Nell’ambito della rete regionale per la conservazione della fauna marina, i locali del Centro di Educazione Ambientale di Stagnali assumono una funzione strategica. La struttura sarà destinata a centro di raccolta temporaneo per gli esemplari di tartarughe marine recuperati lungo le coste o in mare.

Gli animali accolti potranno essere ospitati per un periodo massimo di 48 ore, durante il quale riceveranno le prime cure e l’assistenza necessaria, in attesa del trasferimento verso centri specializzati per la riabilitazione e le cure veterinarie avanzate.

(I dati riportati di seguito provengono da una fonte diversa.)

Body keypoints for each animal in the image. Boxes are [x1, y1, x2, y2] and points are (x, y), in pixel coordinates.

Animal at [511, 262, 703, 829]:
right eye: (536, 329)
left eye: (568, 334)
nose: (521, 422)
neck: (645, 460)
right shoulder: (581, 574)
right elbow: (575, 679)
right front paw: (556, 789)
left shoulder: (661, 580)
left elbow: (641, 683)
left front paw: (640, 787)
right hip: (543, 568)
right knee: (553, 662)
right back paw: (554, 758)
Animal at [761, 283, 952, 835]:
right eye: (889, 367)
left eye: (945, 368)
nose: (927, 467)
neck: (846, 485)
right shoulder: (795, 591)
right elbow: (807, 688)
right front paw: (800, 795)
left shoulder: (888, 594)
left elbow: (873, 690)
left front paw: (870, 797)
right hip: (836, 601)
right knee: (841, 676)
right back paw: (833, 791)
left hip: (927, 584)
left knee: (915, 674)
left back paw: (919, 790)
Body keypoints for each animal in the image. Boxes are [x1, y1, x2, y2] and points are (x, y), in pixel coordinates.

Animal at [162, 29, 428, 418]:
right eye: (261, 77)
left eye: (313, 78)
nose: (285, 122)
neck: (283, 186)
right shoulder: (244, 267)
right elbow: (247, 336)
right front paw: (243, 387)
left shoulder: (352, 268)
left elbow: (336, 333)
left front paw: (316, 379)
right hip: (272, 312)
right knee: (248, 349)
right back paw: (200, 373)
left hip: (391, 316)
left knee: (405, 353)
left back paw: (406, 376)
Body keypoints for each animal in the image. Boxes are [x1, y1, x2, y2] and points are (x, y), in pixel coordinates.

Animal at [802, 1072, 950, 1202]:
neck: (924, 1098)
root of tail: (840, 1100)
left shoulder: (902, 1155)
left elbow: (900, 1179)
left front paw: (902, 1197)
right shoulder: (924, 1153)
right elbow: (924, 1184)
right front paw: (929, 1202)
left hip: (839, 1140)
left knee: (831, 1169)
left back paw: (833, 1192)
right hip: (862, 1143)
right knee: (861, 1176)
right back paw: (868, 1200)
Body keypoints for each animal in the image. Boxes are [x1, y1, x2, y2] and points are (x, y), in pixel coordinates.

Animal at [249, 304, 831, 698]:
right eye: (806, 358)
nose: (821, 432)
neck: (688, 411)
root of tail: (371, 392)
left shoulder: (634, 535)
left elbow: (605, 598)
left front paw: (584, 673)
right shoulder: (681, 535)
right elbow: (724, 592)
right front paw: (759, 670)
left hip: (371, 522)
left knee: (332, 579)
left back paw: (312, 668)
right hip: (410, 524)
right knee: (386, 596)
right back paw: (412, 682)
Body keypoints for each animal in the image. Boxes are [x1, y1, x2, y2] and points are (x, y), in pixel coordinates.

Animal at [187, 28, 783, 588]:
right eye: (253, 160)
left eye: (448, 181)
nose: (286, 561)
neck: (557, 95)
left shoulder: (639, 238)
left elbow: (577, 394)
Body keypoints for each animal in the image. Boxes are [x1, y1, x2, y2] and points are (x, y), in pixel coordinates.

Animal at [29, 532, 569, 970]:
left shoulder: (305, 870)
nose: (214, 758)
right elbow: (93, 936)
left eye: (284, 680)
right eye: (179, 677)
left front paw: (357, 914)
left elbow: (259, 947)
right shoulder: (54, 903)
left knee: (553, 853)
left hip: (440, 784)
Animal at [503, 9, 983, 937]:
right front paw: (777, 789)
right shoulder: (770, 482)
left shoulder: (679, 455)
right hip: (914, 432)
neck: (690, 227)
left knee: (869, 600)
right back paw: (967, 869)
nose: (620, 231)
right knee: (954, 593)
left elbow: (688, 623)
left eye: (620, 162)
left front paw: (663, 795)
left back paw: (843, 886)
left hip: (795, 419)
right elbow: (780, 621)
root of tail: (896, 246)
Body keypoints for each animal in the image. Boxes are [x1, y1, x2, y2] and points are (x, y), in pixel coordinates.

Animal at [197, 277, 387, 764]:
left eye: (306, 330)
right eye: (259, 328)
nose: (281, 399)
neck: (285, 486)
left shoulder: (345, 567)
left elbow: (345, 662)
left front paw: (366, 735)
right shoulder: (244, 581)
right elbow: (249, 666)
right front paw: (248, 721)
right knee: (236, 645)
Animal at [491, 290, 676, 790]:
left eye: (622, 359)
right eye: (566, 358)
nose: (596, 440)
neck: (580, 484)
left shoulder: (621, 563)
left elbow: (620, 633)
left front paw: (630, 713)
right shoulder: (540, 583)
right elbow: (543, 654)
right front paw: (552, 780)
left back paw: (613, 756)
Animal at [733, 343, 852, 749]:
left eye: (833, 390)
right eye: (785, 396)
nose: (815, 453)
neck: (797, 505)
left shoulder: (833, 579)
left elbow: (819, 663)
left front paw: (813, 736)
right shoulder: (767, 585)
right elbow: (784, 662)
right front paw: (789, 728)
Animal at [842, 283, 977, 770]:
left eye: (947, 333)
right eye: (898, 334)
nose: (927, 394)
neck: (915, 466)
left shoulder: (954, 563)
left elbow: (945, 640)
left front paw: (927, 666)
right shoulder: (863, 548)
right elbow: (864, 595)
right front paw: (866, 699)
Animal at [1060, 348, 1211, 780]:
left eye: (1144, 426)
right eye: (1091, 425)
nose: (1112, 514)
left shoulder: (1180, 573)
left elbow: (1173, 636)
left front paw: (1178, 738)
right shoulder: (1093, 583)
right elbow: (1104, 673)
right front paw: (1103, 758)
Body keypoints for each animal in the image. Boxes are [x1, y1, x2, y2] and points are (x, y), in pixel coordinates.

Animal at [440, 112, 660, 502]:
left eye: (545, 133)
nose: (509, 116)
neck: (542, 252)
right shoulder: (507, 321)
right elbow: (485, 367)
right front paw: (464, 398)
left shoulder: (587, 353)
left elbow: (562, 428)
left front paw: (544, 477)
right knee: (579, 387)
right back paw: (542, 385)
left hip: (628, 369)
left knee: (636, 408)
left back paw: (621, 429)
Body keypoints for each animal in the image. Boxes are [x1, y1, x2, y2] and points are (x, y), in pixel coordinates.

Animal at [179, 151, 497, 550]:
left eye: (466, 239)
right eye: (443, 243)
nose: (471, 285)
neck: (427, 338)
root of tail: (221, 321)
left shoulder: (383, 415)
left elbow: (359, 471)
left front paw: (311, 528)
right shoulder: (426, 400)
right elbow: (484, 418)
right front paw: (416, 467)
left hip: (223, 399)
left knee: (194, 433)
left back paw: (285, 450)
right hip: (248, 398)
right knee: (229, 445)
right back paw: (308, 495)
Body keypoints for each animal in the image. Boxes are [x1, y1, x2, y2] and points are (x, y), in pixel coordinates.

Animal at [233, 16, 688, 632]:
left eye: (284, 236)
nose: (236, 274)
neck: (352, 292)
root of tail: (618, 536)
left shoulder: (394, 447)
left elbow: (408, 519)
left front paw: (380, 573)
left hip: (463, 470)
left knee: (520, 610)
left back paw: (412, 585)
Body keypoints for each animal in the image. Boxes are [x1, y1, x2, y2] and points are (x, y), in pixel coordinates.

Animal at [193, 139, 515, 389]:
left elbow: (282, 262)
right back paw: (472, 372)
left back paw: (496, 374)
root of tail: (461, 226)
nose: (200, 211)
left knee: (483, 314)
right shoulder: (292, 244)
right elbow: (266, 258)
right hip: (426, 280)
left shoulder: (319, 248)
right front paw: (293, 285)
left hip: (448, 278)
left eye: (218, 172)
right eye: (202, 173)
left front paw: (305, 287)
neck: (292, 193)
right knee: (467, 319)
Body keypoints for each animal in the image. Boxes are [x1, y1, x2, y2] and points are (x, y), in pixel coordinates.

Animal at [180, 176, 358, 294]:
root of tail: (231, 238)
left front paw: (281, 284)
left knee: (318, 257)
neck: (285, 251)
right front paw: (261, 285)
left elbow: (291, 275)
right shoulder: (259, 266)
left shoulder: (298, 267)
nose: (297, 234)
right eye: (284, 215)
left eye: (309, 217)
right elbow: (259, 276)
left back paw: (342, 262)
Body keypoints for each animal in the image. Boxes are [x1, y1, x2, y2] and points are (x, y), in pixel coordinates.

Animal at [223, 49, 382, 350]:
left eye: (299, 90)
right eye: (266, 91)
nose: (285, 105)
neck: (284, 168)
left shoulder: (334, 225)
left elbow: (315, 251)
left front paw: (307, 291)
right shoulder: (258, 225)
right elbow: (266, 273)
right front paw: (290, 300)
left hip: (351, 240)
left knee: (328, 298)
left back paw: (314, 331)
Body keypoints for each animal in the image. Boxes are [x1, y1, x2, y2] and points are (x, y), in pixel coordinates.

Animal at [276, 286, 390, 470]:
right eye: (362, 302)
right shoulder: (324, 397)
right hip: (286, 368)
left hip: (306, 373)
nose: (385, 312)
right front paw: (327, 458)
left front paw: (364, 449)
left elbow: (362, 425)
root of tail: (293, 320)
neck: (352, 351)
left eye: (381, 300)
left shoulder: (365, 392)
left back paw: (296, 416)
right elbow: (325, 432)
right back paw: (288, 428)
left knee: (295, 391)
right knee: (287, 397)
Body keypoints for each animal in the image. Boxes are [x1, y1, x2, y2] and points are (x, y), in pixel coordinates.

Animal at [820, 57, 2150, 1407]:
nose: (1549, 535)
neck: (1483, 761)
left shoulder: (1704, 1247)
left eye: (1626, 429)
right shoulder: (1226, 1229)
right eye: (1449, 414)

Un percorso coerente con le finalità istituzionali del Parco

Il riconoscimento come Centro di primo soccorso si inserisce in un percorso già avviato dal Parco Nazionale dell’Arcipelago di La Maddalena, coerente con le finalità istituzionali di conservazione, ricerca scientifica e sensibilizzazione ambientale. L’attività del CEA rafforza il presidio territoriale a tutela degli ecosistemi marini del Mediterraneo.

A partire dal 2026, con l’approvazione del nuovo bilancio, l’Ente prevede l’acquisto delle dotazioni sanitarie necessarie e l’individuazione di un veterinario competente, con l’obiettivo di potenziare ulteriormente le capacità operative del Centro.